Epic. It sounds epic!
The vast majority of engines produced have an even number of cylinders. There are several reasons why, but the primary reason is balance and packaging. Still, there are cars with odd-numbered cylinders out there. Mini uses a BMW-sourced turbocharged triple, and Audi famously uses a turbocharged five-pot in the RS3 and TT RS.
Because of the offbeat layout, these engines deliver a distinctive sound. A three-cylinder engine sounds like an asthmatic but enthusiastic Porsche 911, while Audi's five-cylinder produces one of the best noises currently available in the automotive industry.
It kind of makes you wonder why more manufacturers don't bother with odd-cylindered cars. They obviously have loads of character, thanks to the odd firing order. But what about when you take that principle to the extreme? Seven cylinders? What about nine? How about 11?
If you're a real car nerd, you must have wondered what a seven, nine, or 11-cylinder engine must sound like, even though such a thing would never be produced. Thanks to the power of simulation, that question has now been answered.
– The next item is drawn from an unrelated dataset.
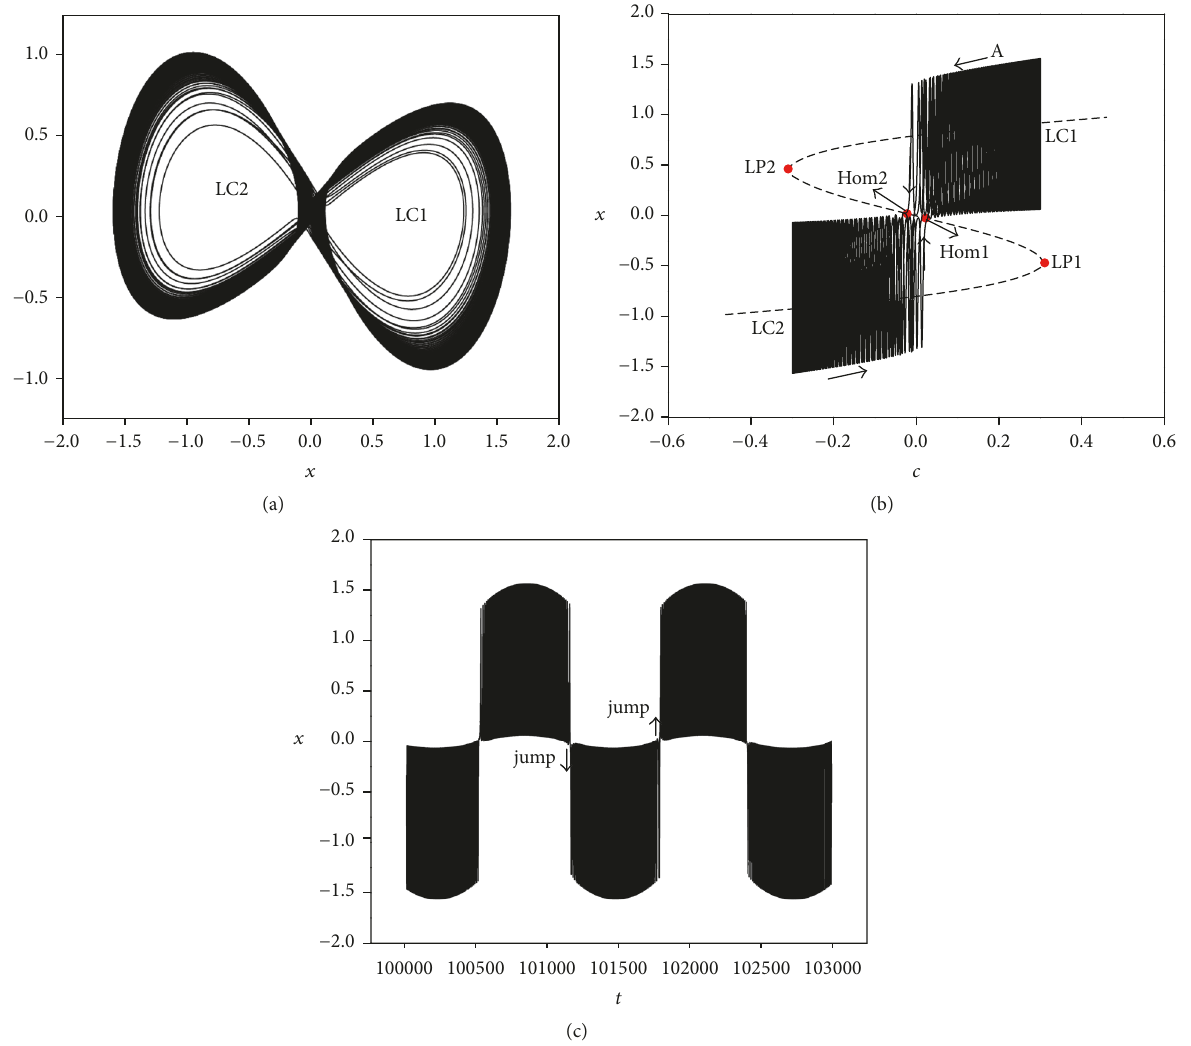
Figure 3: Bursting oscillation for 𝐴 = 0.3 . (a) Phase portrait on the (𝑥,𝑦) plane; (b) transformed phase portrait on the (𝑐, 𝑥) plane with equilibrium branches; (c) time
Slap on your headphones, and listen to the video above to hear what an inline 11 sounds like. As it turns out, it sounds a lot like a V10, with a dash of low-down bass typically associated with a V12.
The simulation you see above is the brainchild of YouTuber AngeTheGreat. He created an open-source engine simulator which is available for free online. The simulator creates an internal combustion engine to the creator's exact specifications. Why? Well, why not? We respect this kind of dedication to automotive nerdiness. There is an actual reason, but we'll get to that later.
In case you were wondering whether the simulator is accurate, have a listen to the first engine AngeTheGreat created. Instead of immediately going for a 27-cylinder engine, he recreated a digital replica of the 1974 GM 454 V8. He rebuilt this particular engine in real life, so he knows quite a bit about it. The result proves that the engine sim works beautifully, as it sounds exactly like the real deal.
In the V8 video, he also explains the reason behind the simulation. As a kid, he always wondered why racing games never got the noise of a car engine right. He quickly identified the two main problems with racing games: the engines sounded the same under all operating conditions, and the engine response was not organic. It's kind of the same problem EVs have.
To fix the problem, AngeTheGreat went down a rabbit hole. His simulation can accurately recreate inertia and even the sliding friction between the cylinder wall and the piston. The simulation can also mimic overrun.
AngeTheGreat's software is free to use and is quickly becoming a sensation on YouTube. We found the famous Toyota 2JZ running 20 bars of boost, which ends exactly as you'd expect. There's also a 9.3-liter V10, an inline-five MotoGP engine, a 50-liter seven-cylinder, and a 691cc Fiat engine running an F1 cylinder head.
Be warned, however. Once you start going down the rabbit hole of weird engine sounds, there's no stopping.